Tom Shone, who may be Tarantino’s most perceptive critic, has called Brooks’ speech “as close to an aesthetic credo as Tarantino ever got.” I agree with Shone, and add that Brooks, going undercover as Holdaway, is also teaching a lesson in how to tell telling a convincing story, a lesson – “the story of you” – that may be the most personal scene Tarantino has ever written, and that has served me well in court for thirty years.
After watching Roth rehearse his story at his apartment, we cut to Roth, no longer the student, now in command of the story, bringing it life on stage for Brooks in front of the graffiti sprayed walls of the abandoned Toluca Substation at the junction of Beverly Boulevard, Second Street and Toluca Street, one mile from downtown Los Angeles. This location is identified as “Ext. Rooftop Day” in the script, but whoever decided to move the scene to the Substation deserves a medal. Touluca Substation was near Beverly Station, a hub for Los Angeles’ once prosperous trolly system. I admired this location so much that I made a point of finding it after seeing the film and used it as a setting to practice my closing arguments. In the 2000s, Beverly Station was repurposed as the box-like Belmont Station Apartments and the mesmerizing graffiti at the Touluca Substation was painted over in government gray.
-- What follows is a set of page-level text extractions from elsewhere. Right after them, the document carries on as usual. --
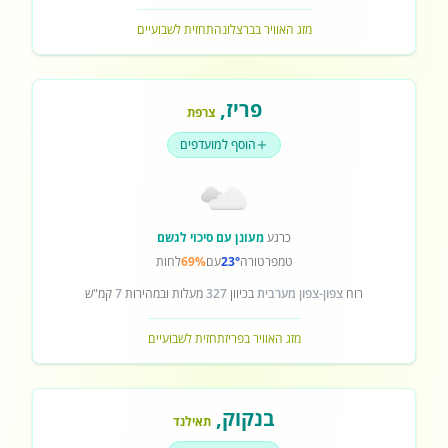
מזג האוויר בברצלונה
תחזית לשבועיים
פריז
,
צרפת
הוסף למועדפים
כרגע
מעונן עם סיכוי לגשם
טמפרטורה
23°
עם
69%
לחות
רוח
צפון-צפון מערבית
בכיוון
327
מעלות ובמהירות
7
קמ"ש
מזג האוויר בפריז
תחזית לשבועיים
בנקוק
,
תאילנד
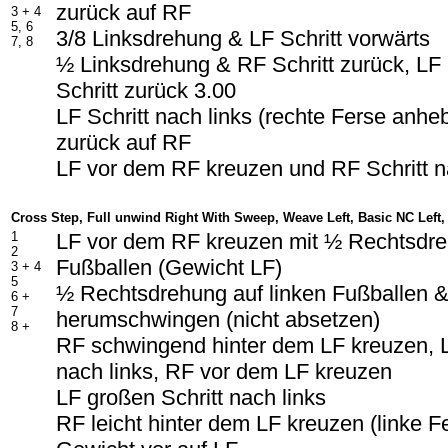
zurück auf RF
3 + 4
5, 6
3/8 Linksdrehung & LF Schritt vorwärts
7, 8
½ Linksdrehung & RF Schritt zurück, LF 
Schritt zurück 3.00
LF Schritt nach links (rechte Ferse anh
zurück auf RF
LF vor dem RF kreuzen und RF Schritt n
Cross Step, Full unwind Right With Sweep, Weave Left, Basic NC Left,
1
LF vor dem RF kreuzen mit ½ Rechtsdre
2
Fußballen (Gewicht LF)
3 + 4
5
½ Rechtsdrehung auf linken Fußballen &
6 +
7
herumschwingen (nicht absetzen)
8 +
RF schwingend hinter dem LF kreuzen, LF
nach links, RF vor dem LF kreuzen
LF großen Schritt nach links
RF leicht hinter dem LF kreuzen (linke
After watching Mr. Orange perform his “amusing anecdote” about copping weed during a dry spell at Smokey Pete’s for Cabot, Nice Guy Eddie and Mr. White, a virtuoso scene that includes four Los Angeles County Sheriff’s Deputies and one inquisitive German Shepherd, we make a final flash forward within the flashback to Roth in his apartment. He is preparing to assume his Mr. Orange identity and meet the gang. Before he heads out, Roth stops before the mirror to stare into his own eyes and say:
“Don’t pussy out on me. They don’t know. They don’t know shit. You’re fucking Beretta.”
Roth was looking into the mirror and telling himself that they don’t know you are a fake. Telling himself to bluff it out, to fake it kid, until you make it.
I know that mirror. I have told myself those same words.
And I’m betting Quentin Tarantino knows that mirror too. Tarantino was writing for Mr. Orange, but he was talking to himself. Talking to the kid from Torrance, the kid from the video store, the kid from the fucking Yukon, the kid with the phony resume. Telling himself that he was going to make it.
Well, the kid from the Yukon has made it pretty far. Tarantino has made it so far that, in his spare time, he rescues classic movie houses in Los Angeles from oblivion. A few years back he saved the Beverly Cinema in mid-city. Then, last year, after the Vista Theater closed during the global pandemic with no plans to reopen, he rescued it too. Variety has reported that Tarantino bought the Vista with plans to renovate it and reopen it as a combination film house and arcade.
When the Vista does re-open, I hope Tarantino screens a thirtieth anniversary print of Reservoir Dogs. If he does, I’ll be there.